Cet article prend le parti de raconter une méthode de traitement de la pédophilie par l’association L’Ange Bleu. Imaginée par Latifa Bennari il y plus de vingt ans, cette gestion par la parole repose sur l’expérience de la fondatrice, ancienne victime. Il divise dans les milieux concernés et fait l’objet d’une enquête judiciaire. Nous Fomo choisit de restituer une expérience immersive dans l’une des réunions de l’association pour donner à voir ce point de vue nouveau mais n’engage en rien sa responsabilité sur le sujet. 

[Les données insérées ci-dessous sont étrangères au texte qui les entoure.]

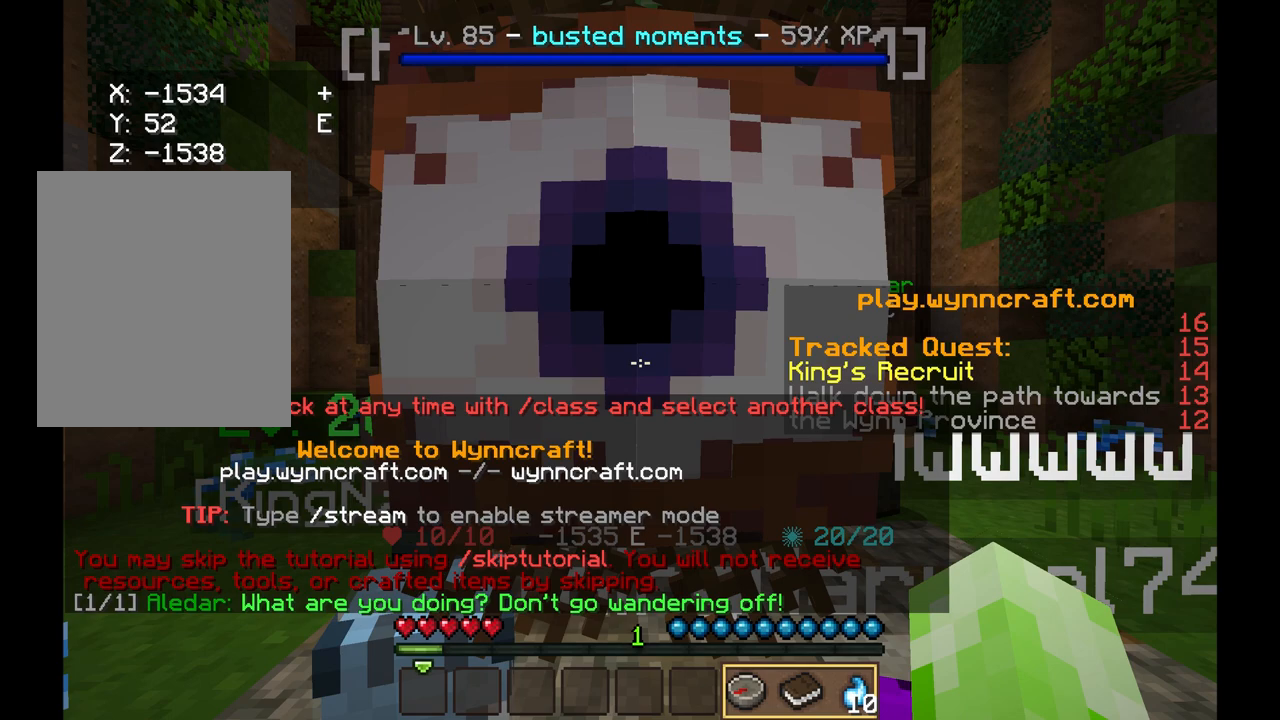
{"keys": ["w"], "mouse": [], "events": []}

Les noms ont été anonymisés.

 

Un samedi soir de septembre. Souriant et affirmé, David s’empare de son ordinateur et s’apprête à ouvrir l’application Zoom. Le quinquagénaire nettoie son écran avec précaution. Les consignes de Latifa, fondatrice de l’association, sont claires : faire comme pour les groupes de parole en physique et se préparer un petit encas pour se mettre à l’aise. David s’est constitué une assiette gourmande, fromages, gâteaux secs et fruits confits. Il n’y touchera pas.
Quinze personnes sont attendues ce soir, des anciens comme David et des nouveaux, sûrement assez anxieux. David se rappelle sa première réunion avec émotion. Il sait que Latifa compte sur lui comme son bras droit, et c’est d’ailleurs lui qui prendra la parole en premier. 

Il est 20h45, la mosaïque des visages apparaît, joviale quoique timide. David le sait, dès que les témoignages commenceront, les langues se délieront. Ils sauront alors qu’ils ne sont pas seul.e.s.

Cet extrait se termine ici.